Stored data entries
++++++++++++++++++++

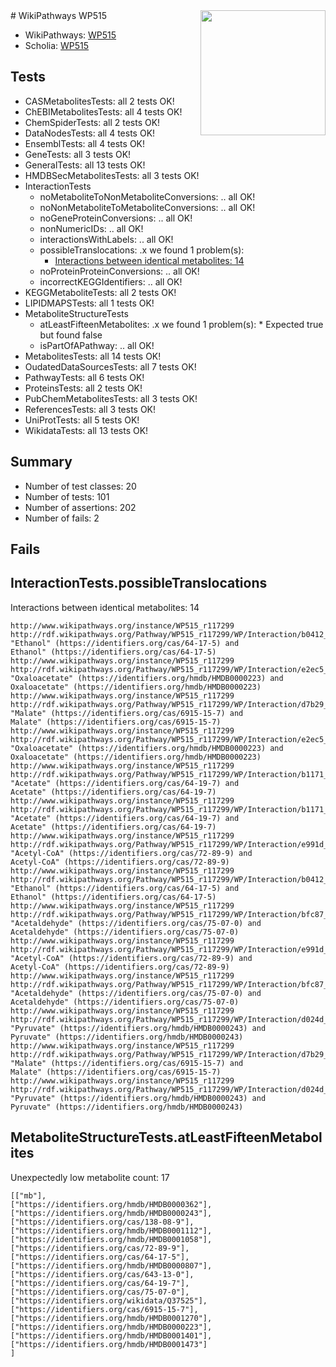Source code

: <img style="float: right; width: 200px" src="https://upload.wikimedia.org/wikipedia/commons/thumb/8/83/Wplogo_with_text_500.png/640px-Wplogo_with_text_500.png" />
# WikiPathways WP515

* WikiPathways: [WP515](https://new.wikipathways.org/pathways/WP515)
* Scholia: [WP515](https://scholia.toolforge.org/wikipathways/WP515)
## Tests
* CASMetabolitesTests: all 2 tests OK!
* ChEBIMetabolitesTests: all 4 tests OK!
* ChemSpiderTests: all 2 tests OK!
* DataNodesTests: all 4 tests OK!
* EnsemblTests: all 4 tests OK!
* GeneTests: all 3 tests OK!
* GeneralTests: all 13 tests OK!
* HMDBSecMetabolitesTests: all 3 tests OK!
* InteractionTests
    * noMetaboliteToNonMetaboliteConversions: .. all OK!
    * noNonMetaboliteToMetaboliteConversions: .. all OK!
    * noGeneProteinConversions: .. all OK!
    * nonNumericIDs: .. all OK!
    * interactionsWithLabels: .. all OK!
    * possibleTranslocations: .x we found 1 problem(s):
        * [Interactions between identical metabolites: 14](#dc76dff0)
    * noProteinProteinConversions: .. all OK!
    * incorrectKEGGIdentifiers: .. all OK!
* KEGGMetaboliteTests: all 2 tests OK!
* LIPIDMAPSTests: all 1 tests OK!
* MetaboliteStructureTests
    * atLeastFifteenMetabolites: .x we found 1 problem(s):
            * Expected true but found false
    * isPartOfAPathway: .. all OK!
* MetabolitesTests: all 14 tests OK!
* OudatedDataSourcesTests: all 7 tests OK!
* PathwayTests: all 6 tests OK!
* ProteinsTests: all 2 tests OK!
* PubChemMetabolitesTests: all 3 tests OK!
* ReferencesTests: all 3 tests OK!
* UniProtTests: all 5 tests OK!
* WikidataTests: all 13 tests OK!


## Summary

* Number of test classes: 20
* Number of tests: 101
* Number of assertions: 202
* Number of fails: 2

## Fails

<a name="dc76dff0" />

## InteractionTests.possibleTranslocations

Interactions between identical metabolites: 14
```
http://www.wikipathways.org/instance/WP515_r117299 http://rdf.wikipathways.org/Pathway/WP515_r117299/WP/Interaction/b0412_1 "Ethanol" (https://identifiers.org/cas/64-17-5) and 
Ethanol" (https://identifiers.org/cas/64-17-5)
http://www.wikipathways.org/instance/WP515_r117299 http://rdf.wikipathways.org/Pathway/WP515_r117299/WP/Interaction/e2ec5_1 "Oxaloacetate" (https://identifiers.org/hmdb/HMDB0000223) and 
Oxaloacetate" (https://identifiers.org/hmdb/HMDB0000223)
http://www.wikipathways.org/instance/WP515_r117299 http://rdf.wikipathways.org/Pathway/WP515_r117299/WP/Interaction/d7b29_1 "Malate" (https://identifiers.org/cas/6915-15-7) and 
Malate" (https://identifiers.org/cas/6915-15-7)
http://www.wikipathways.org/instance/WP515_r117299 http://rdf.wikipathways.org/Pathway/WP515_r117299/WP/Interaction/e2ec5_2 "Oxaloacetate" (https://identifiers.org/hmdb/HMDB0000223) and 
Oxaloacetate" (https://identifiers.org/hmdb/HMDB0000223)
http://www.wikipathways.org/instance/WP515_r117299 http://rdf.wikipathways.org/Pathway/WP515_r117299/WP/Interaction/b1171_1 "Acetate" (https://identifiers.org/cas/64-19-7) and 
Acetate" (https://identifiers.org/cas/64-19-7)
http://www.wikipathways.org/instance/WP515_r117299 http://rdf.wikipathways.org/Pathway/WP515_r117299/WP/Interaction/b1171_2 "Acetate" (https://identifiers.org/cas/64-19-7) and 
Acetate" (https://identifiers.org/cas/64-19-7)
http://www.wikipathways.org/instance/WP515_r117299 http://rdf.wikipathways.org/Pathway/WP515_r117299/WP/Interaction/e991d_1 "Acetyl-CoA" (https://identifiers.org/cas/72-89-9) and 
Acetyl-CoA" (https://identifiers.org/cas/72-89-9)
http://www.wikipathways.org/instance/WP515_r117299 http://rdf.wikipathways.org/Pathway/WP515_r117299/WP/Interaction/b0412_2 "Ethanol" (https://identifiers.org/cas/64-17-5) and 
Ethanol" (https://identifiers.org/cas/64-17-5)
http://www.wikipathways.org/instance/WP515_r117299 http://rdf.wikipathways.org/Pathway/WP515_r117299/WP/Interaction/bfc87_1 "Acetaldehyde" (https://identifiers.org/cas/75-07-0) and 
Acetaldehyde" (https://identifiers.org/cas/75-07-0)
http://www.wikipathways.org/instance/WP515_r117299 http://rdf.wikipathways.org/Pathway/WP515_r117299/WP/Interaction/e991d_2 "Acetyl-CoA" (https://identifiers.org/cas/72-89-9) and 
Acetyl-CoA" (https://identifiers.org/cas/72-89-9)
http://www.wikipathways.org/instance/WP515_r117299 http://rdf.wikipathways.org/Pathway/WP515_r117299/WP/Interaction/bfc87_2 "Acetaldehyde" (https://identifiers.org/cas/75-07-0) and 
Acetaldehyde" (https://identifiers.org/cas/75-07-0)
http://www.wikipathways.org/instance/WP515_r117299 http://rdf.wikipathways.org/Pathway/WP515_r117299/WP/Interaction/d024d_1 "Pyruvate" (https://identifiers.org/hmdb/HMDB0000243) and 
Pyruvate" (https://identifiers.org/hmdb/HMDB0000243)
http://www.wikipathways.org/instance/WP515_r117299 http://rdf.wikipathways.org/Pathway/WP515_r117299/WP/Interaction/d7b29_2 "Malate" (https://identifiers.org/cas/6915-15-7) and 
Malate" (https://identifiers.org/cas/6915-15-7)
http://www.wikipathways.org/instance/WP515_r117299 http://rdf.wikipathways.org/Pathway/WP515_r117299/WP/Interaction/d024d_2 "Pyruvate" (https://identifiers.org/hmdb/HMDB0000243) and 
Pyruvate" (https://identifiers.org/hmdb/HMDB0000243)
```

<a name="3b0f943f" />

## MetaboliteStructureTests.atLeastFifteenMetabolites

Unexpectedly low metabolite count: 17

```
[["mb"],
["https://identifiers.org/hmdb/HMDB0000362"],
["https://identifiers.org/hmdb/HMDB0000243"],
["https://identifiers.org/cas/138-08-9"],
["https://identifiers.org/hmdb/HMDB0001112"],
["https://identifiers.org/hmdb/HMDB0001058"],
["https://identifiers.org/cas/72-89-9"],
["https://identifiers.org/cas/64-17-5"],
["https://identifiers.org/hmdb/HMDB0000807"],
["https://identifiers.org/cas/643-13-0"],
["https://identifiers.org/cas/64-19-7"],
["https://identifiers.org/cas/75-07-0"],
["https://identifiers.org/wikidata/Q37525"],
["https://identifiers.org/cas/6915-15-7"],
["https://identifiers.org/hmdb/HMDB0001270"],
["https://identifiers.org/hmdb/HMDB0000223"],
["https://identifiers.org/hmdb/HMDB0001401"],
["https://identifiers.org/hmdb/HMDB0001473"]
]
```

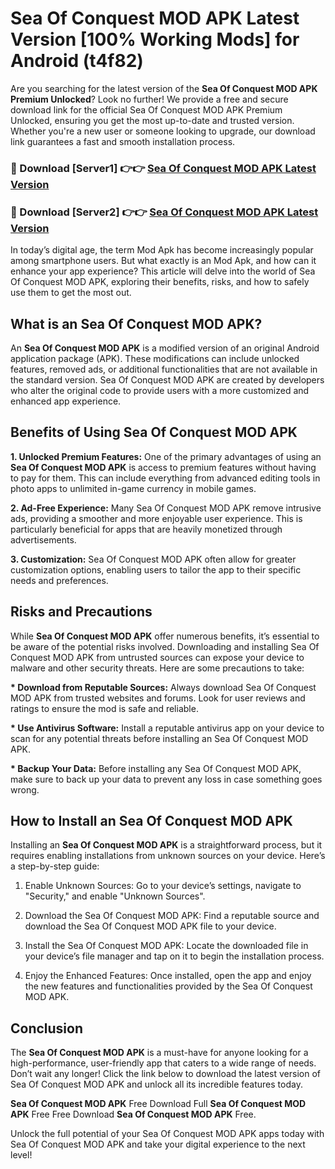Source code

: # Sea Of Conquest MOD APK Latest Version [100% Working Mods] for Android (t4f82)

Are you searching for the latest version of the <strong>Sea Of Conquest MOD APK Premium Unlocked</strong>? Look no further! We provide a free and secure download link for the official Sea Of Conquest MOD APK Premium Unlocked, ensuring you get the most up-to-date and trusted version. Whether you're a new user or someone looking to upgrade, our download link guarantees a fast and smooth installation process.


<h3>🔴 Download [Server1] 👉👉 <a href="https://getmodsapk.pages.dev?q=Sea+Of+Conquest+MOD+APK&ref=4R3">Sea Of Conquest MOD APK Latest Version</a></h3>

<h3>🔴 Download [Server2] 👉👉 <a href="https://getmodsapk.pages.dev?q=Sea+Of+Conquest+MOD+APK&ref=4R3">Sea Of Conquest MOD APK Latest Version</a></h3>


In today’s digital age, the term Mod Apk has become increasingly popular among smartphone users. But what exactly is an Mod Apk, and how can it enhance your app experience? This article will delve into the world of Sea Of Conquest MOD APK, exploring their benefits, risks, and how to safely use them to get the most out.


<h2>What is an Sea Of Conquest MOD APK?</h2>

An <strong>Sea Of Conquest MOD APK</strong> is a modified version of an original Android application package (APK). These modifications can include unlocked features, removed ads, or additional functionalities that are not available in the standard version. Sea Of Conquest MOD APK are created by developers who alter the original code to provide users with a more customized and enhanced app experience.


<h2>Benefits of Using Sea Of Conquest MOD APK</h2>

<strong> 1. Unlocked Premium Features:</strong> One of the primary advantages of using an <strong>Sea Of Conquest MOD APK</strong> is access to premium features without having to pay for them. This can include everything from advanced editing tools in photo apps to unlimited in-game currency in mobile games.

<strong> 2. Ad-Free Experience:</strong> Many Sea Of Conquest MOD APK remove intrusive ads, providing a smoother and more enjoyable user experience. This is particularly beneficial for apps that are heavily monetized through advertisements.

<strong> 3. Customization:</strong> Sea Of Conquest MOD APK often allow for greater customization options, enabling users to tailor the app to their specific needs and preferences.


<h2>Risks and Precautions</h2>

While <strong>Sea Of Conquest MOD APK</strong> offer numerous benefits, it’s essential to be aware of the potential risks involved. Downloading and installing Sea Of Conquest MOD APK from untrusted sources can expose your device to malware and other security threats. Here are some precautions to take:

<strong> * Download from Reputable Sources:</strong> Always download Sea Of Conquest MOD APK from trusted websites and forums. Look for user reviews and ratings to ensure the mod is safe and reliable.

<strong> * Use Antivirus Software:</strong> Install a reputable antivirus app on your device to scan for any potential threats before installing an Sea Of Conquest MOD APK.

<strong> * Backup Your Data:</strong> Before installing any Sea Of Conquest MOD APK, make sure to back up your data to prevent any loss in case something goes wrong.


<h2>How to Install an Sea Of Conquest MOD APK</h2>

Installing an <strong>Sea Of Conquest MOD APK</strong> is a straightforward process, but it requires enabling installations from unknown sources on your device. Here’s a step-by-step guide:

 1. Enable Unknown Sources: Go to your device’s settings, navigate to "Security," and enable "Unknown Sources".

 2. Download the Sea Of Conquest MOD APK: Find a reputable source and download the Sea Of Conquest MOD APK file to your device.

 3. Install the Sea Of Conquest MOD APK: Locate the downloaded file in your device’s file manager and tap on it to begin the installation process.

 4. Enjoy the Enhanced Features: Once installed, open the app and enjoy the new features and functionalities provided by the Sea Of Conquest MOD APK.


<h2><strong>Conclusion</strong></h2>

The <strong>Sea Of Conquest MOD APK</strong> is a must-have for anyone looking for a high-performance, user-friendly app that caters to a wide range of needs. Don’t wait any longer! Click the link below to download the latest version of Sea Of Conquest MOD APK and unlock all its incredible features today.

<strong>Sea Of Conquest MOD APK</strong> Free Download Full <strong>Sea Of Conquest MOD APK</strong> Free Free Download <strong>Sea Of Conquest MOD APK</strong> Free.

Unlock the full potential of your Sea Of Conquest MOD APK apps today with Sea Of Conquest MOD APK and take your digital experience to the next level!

++++++++++++++++++++

Instructions to follow:
Set down, from the entries above, exactly the lines from the one with "noNonMetaboliteToMetaboliteConversions: .. all OK!" up to and including the one with "5 tests OK!", and no other lines.

Task response:
    * noNonMetaboliteToMetaboliteConversions: .. all OK!
    * noGeneProteinConversions: .. all OK!
    * nonNumericIDs: .. all OK!
    * interactionsWithLabels: .. all OK!
    * possibleTranslocations: .x we found 1 problem(s):
        * [Interactions between identical metabolites: 14](#dc76dff0)
    * noProteinProteinConversions: .. all OK!
    * incorrectKEGGIdentifiers: .. all OK!
* KEGGMetaboliteTests: all 2 tests OK!
* LIPIDMAPSTests: all 1 tests OK!
* MetaboliteStructureTests
    * atLeastFifteenMetabolites: .x we found 1 problem(s):
            * Expected true but found false
    * isPartOfAPathway: .. all OK!
* MetabolitesTests: all 14 tests OK!
* OudatedDataSourcesTests: all 7 tests OK!
* PathwayTests: all 6 tests OK!
* ProteinsTests: all 2 tests OK!
* PubChemMetabolitesTests: all 3 tests OK!
* ReferencesTests: all 3 tests OK!
* UniProtTests: all 5 tests OK!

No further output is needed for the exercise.